→ JOB ITEM
Copy the records word for word from the line containing "Nuestra Ubicación Y" through the line containing "PRZEWOZY ZACHODNIOPOMORSKIE NIEMCY", including both of those lines, and leave the pictures out of your copy.
··· INFORMATION SHOWN ···
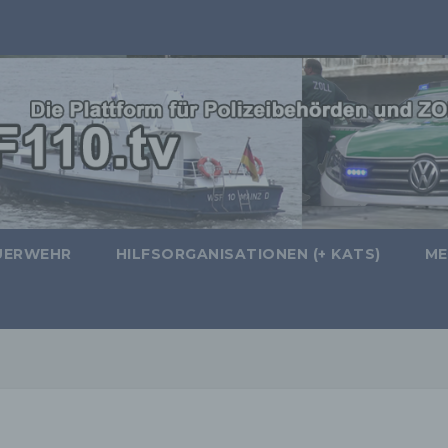
UERWEHR
HILFSORGANISATIONEN (+ KATS)
ME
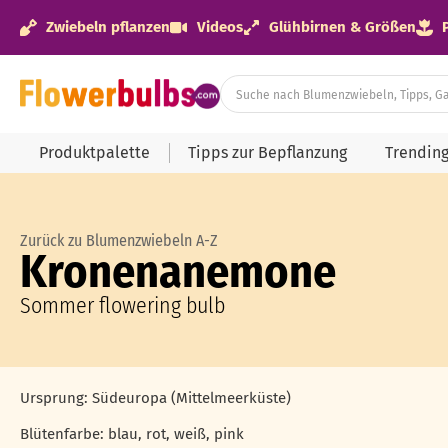
Zwiebeln pflanzen
Videos
Glühbirnen & Größen
Produktpalette
Tipps zur Bepflanzung
Trendin
Zurück zu Blumenzwiebeln A-Z
Kronenanemone
Sommer flowering bulb
Ursprung: Südeuropa (Mittelmeerküste)
Blütenfarbe: blau, rot, weiß, pink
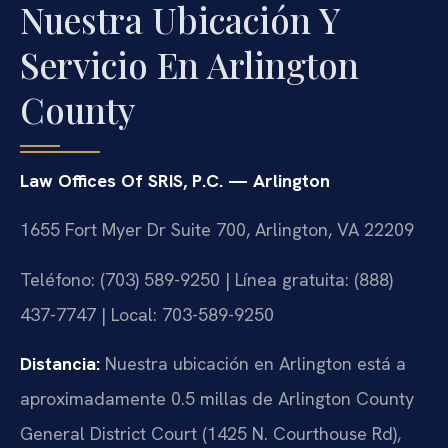
Nuestra Ubicación Y
Servicio En Arlington
County
Law Offices Of SRIS, P.C. — Arlington
1655 Fort Myer Dr Suite 700, Arlington, VA 22209
Teléfono: (703) 589-9250 | Línea gratuita: (888)
437-7747 | Local: 703-589-9250
Distancia:
Nuestra ubicación en Arlington está a
aproximadamente 0.5 millas de Arlington County
General District Court (1425 N. Courthouse Rd),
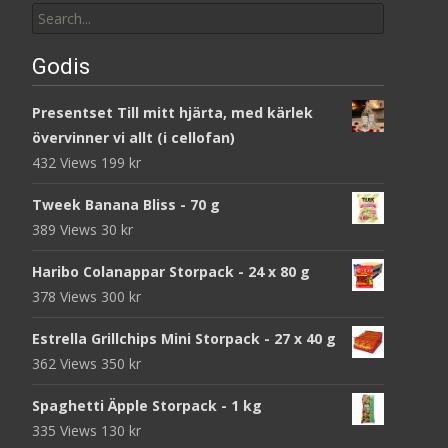
for:
Godis
Presentset Till mitt hjärta, med kärlek
övervinner vi allt (i cellofan)
432 Views
199
kr
Tweek Banana Bliss - 70 g
389 Views
30
kr
Haribo Colanappar Storpack - 24 x 80 g
378 Views
300
kr
Estrella Grillchips Mini Storpack - 27 x 40 g
362 Views
350
kr
Spaghetti Äpple Storpack - 1 kg
335 Views
130
kr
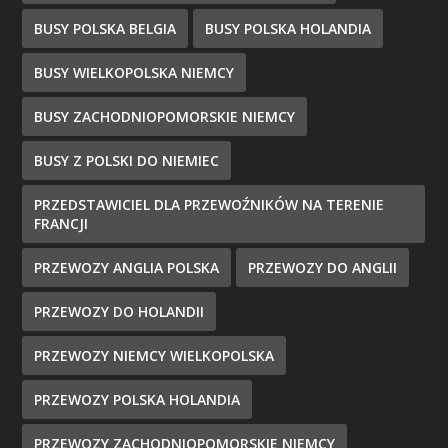
BUSY POLSKA BELGIA
BUSY POLSKA HOLANDIA
BUSY WIELKOPOLSKA NIEMCY
BUSY ZACHODNIOPOMORSKIE NIEMCY
BUSY Z POLSKI DO NIEMIEC
PRZEDSTAWICIEL DLA PRZEWOŹNIKÓW NA TERENIE
FRANCJI
PRZEWOZY ANGLIA POLSKA
PRZEWOZY DO ANGLII
PRZEWOZY DO HOLANDII
PRZEWOZY NIEMCY WIELKOPOLSKA
PRZEWOZY POLSKA HOLANDIA
PRZEWOZY ZACHODNIOPOMORSKIE NIEMCY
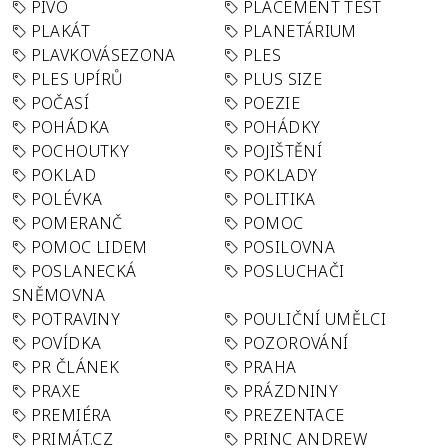
PIVO
PLACEMENT TEST
PLAKÁT
PLANETÁRIUM
PLAVKOVÁSEZONA
PLES
PLES UPÍRŮ
PLUS SIZE
POČASÍ
POEZIE
POHÁDKA
POHÁDKY
POCHOUTKY
POJIŠTĚNÍ
POKLAD
POKLADY
POLÉVKA
POLITIKA
POMERANČ
POMOC
POMOC LIDEM
POSILOVNA
POSLANECKÁ
POSLUCHAČI
SNĚMOVNA
POTRAVINY
POULIČNÍ UMĚLCI
POVÍDKA
POZOROVÁNÍ
PR ČLÁNEK
PRAHA
PRAXE
PRÁZDNINY
PREMIÉRA
PREZENTACE
PRIMÁT.CZ
PRINC ANDREW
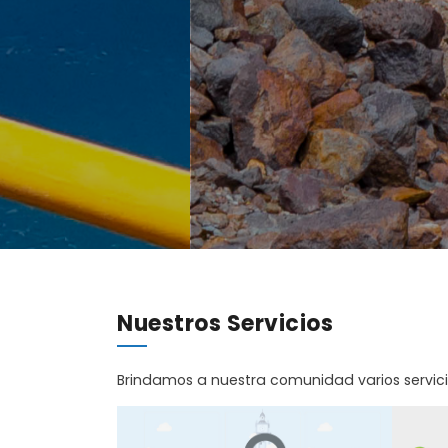
Nuestros Servicios
Brindamos a nuestra comunidad varios servic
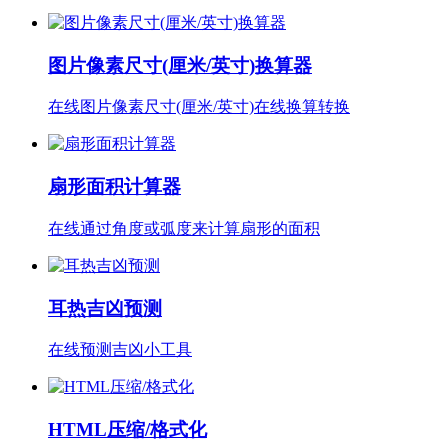
图片像素尺寸(厘米/英寸)换算器
在线图片像素尺寸(厘米/英寸)在线换算转换
扇形面积计算器
在线通过角度或弧度来计算扇形的面积
耳热吉凶预测
在线预测吉凶小工具
HTML压缩/格式化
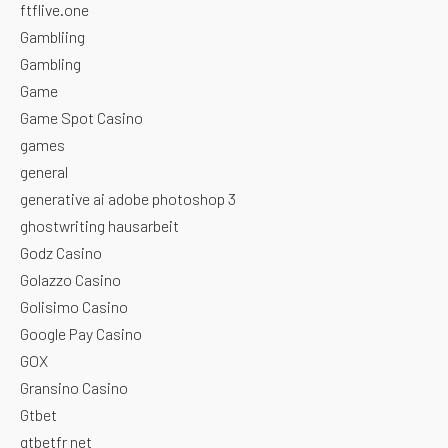
ftflive.one
Gambliing
Gambling
Game
Game Spot Casino
games
general
generative ai adobe photoshop 3
ghostwriting hausarbeit
Godz Casino
Golazzo Casino
Golisimo Casino
Google Pay Casino
GOX
Gransino Casino
Gtbet
gtbetfr net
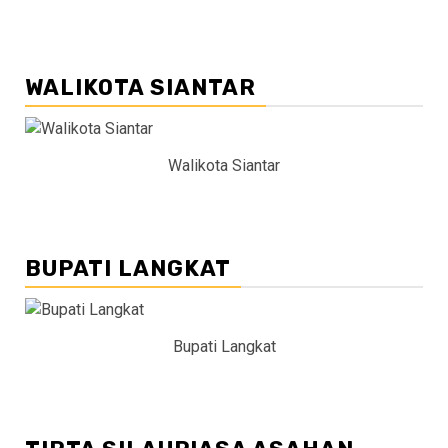
WALIKOTA SIANTAR
Walikota Siantar
BUPATI LANGKAT
Bupati Langkat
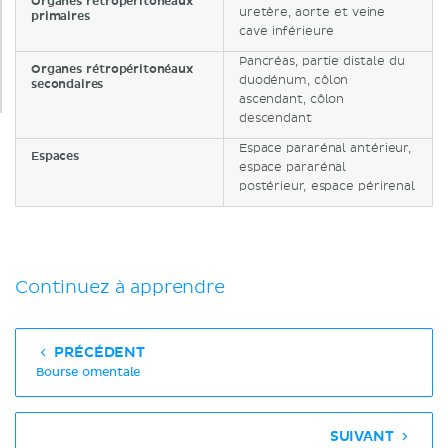
Organes rétropéritonéaux
uretère, aorte et veine
primaires
cave inférieure
Pancréas, partie distale du
Organes rétropéritonéaux
duodénum, côlon
secondaires
ascendant, côlon
descendant
Espace pararénal antérieur,
Espaces
espace pararénal
postérieur, espace périrenal
Continuez à apprendre
PRÉCÉDENT
Bourse omentale
SUIVANT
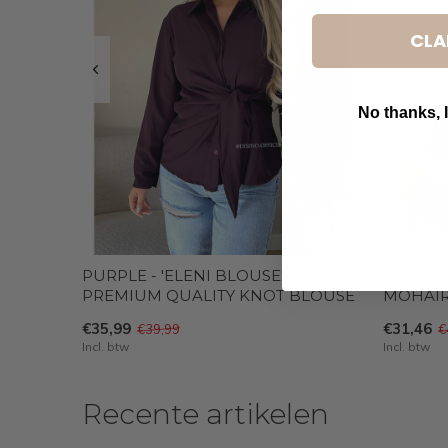
CLA
No thanks, I
B
PURPLE - 'ELENI BLOUSE' -
CHOCO/B
PREMIUM QUALITY KNOT BLOUSE
MOHAIR
€35,99
€31,46
€39,99
€
Incl. btw
Incl. btw
Recente artikelen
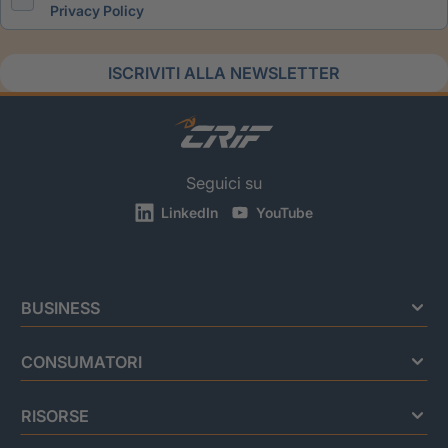
Privacy Policy
ISCRIVITI ALLA NEWSLETTER
Seguici su
LinkedIn
YouTube
BUSINESS
CONSUMATORI
RISORSE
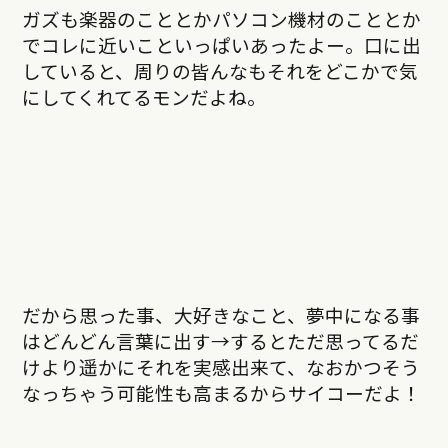
ガズも楽器のこととかパソコン機材のこととか
でコレに近いこといっぱいあったよー。口に出
していると、周りの皆んなもそれをどこかで気
にしてくれてるモンだよね。
だから思った事、大好きなこと、夢中になる事
はどんどん言葉に出す→するとただ思ってるだ
けより遥かにそれを実感出来て、なおかつそう
なっちゃう可能性も高まるからサイコーだよ！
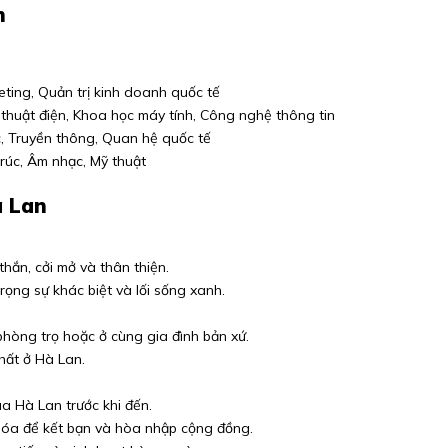
n
keting, Quản trị kinh doanh quốc tế
thuật điện, Khoa học máy tính, Công nghệ thông tin
c, Truyền thông, Quan hệ quốc tế
trúc, Âm nhạc, Mỹ thuật
à Lan
thắn, cởi mở và thân thiện.
ọng sự khác biệt và lối sống xanh.
 phòng trọ hoặc ở cùng gia đình bản xứ.
hất ở Hà Lan.
a Hà Lan trước khi đến.
hóa để kết bạn và hòa nhập cộng đồng.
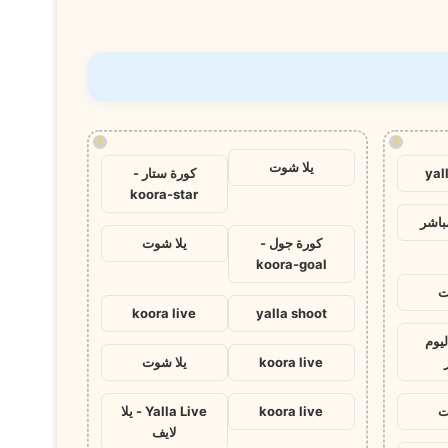
!
!
يلا شوت
yal
كورة ستار -
koora-star
باشر
كورة جول -
يلا شوت
koora-goal
ت
koora live
yalla shoot
ليوم
koora live
يلا شوت
ت
koora live
Yalla Live - يلا
لايف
···
→ ANSWER BOX
Nuestra Ubicación Y
Servicio En Arlington
County
Law Offices Of SRIS, P.C. — Arlington
1655 Fort Myer Dr Suite 700, Arlington, VA 22209
Teléfono: (703) 589-9250 | Línea gratuita: (888)
437-7747 | Local: 703-589-9250
Distancia:
Nuestra ubicación en Arlington está a
aproximadamente 0.5 millas de Arlington County
General District Court (1425 N. Courthouse Rd),
for:
Godis
Presentset Till mitt hjärta, med kärlek
övervinner vi allt (i cellofan)
432 Views
199
kr
Tweek Banana Bliss - 70 g
389 Views
30
kr
Haribo Colanappar Storpack - 24 x 80 g
378 Views
300
kr
Estrella Grillchips Mini Storpack - 27 x 40 g
362 Views
350
kr
Spaghetti Äpple Storpack - 1 kg
335 Views
130
kr
BUSY POLSKA BELGIA
BUSY POLSKA HOLANDIA
BUSY WIELKOPOLSKA NIEMCY
BUSY ZACHODNIOPOMORSKIE NIEMCY
BUSY Z POLSKI DO NIEMIEC
PRZEDSTAWICIEL DLA PRZEWOŹNIKÓW NA TERENIE
FRANCJI
PRZEWOZY ANGLIA POLSKA
PRZEWOZY DO ANGLII
PRZEWOZY DO HOLANDII
PRZEWOZY NIEMCY WIELKOPOLSKA
PRZEWOZY POLSKA HOLANDIA
PRZEWOZY ZACHODNIOPOMORSKIE NIEMCY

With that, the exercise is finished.